Nothing says "I love you" like a full raw dog.
i just woke up at 8pm naked in my bed, with a fresh haircut. I wonder what barber i went to.
A true measure of a good friend is how long she responds to her friends drunken illogical texts. Youre a champ.
just asked if they'd gift wrap go-go taquitos for you at 7-eleven
Restaurants Roasting People Who Gave Them Negative Yelp Reviews (25 Pics)
I could seriously attempt to try and saw my head in half with a butter knife cause im pretty sure it could not hurt any more than it already does
Selling drugs in raindeer antlers is the best way to spread christmas cheer
Why would I send you a picture of it when I could just steal the gnome and put it in your bed with you? Admit it, he looks just like gnomeo!
I literally just wiped coffee off of the corner of my mouth with my boob because my hands were full. Thought youd be proud.
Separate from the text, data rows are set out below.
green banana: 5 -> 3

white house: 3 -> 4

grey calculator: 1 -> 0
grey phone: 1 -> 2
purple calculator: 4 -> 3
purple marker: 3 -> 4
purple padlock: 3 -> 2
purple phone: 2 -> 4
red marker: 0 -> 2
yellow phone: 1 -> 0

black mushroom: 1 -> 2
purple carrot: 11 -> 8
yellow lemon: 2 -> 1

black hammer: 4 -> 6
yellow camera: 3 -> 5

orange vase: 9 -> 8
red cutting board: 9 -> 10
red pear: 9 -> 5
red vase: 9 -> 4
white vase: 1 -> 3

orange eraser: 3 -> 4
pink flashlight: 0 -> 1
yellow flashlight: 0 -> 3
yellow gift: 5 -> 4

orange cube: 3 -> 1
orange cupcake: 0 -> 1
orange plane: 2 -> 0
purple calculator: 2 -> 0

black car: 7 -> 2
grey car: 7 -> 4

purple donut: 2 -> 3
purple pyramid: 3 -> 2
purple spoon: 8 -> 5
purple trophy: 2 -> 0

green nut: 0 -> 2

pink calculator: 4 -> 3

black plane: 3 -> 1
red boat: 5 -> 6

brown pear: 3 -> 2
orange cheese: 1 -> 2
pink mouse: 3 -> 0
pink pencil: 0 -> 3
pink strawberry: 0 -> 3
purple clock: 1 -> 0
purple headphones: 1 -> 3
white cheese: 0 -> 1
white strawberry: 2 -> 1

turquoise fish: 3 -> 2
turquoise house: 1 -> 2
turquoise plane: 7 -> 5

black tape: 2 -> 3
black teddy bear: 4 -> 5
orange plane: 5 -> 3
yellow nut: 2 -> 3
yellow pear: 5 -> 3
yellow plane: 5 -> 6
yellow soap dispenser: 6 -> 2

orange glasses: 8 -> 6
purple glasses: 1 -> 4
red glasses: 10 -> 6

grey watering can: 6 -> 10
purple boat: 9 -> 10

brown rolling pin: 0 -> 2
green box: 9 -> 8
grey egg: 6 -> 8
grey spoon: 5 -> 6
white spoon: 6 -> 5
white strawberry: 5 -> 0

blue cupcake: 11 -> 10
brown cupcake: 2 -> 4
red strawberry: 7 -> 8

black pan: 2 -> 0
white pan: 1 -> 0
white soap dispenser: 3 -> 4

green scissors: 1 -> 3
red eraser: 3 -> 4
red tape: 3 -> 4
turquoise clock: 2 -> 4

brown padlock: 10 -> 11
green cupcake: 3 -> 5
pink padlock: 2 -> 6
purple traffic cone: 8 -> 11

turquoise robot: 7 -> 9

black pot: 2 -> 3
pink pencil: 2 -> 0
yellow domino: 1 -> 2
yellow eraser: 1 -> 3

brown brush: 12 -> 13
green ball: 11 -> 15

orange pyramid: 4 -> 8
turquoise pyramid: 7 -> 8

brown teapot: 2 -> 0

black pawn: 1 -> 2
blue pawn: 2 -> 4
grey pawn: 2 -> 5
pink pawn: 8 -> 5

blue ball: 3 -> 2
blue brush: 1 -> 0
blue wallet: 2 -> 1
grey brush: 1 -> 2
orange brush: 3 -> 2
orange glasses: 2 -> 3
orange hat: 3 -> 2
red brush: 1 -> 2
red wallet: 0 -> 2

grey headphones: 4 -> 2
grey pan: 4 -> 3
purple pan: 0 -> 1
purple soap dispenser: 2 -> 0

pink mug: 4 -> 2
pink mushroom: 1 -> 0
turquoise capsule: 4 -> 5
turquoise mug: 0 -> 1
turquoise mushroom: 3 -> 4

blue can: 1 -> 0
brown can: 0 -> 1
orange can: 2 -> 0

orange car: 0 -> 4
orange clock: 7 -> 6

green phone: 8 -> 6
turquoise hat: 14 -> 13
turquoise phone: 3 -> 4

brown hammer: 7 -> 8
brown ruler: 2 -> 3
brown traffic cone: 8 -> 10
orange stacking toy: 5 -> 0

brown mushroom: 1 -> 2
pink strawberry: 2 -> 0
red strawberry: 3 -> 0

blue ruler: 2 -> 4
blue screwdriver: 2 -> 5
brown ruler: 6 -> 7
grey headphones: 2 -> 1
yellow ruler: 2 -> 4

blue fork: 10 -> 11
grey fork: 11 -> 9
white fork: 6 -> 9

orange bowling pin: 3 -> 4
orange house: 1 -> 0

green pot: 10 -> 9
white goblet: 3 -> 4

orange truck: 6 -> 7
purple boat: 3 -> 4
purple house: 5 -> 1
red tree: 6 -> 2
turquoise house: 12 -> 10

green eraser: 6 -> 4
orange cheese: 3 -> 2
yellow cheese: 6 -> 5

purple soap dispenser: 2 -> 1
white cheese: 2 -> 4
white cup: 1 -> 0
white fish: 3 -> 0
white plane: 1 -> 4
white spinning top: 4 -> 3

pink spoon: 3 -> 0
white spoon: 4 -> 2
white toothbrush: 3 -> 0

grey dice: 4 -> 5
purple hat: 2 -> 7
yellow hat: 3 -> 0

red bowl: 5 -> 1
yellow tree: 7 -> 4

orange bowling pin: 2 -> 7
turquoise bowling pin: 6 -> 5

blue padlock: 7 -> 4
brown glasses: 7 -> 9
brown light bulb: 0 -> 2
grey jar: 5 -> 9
Good morning!
Just got convinced to trip sit for a pack of cigarettes and a burrito. Let the games begin
He is currently tell his hat to go free. Like he has it sitting on the table just waiting for it to take off. When he's not looking I'm gonna throw it off the balcony and tell him it's flying
Woman Posts Harassing DMs From Creep Online, Now He’s Upset Because People Told His Mom
I might as well rub my vagina against it before I throw it away.
I still regret not being there for your blackout into the dumpster last year
When I was drunk texting him about three ways he seemed more interested in just seeing me. And that's when I knew something was wrong with him
There's Dick Pix, Zorro, and The Little Engine that Could. I nickname my fuck buddies for the exact same reason why you don't name animals which you will one day have for dinner.
Just so you know. And I'm telling you this because I care deeply for you. Blue raspberry poptarts taste exactly the same as the regular raspberry ones.
Does this cleavage amount say, “Fuck it, I’m over dating, let’s just fuck?”